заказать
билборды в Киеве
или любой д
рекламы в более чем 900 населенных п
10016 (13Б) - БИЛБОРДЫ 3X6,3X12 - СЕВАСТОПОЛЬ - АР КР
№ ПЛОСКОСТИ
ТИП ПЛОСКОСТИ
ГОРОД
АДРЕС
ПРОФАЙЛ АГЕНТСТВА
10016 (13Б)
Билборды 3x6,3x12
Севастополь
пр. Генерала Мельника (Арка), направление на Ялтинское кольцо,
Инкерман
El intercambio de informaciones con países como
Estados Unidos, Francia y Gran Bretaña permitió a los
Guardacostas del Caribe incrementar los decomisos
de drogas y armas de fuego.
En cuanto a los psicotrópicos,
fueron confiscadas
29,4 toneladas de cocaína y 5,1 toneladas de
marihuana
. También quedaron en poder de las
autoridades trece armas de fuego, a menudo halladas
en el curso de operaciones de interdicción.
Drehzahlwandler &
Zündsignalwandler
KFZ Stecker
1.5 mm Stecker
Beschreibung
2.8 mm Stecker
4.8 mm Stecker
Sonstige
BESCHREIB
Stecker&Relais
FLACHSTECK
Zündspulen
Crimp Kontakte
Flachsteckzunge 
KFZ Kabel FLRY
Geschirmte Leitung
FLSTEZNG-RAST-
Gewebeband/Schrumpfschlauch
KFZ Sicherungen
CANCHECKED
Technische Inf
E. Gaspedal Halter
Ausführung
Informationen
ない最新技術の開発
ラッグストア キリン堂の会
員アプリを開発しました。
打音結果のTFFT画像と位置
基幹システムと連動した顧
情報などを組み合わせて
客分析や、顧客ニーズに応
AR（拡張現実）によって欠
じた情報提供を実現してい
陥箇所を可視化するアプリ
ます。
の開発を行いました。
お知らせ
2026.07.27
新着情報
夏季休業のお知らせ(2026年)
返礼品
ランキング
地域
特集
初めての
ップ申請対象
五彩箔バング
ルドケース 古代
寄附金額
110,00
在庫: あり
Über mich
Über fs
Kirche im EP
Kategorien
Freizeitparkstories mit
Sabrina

**Instructions for the task**
In the listing above, reproduce the first line and each one after it through the line that contains "poder de las".

**Expected answer**
заказать
билборды в Киеве
или любой д
рекламы в более чем 900 населенных п
10016 (13Б) - БИЛБОРДЫ 3X6,3X12 - СЕВАСТОПОЛЬ - АР КР
№ ПЛОСКОСТИ
ТИП ПЛОСКОСТИ
ГОРОД
АДРЕС
ПРОФАЙЛ АГЕНТСТВА
10016 (13Б)
Билборды 3x6,3x12
Севастополь
пр. Генерала Мельника (Арка), направление на Ялтинское кольцо,
Инкерман
El intercambio de informaciones con países como
Estados Unidos, Francia y Gran Bretaña permitió a los
Guardacostas del Caribe incrementar los decomisos
de drogas y armas de fuego.
En cuanto a los psicotrópicos,
fueron confiscadas
29,4 toneladas de cocaína y 5,1 toneladas de
marihuana
. También quedaron en poder de las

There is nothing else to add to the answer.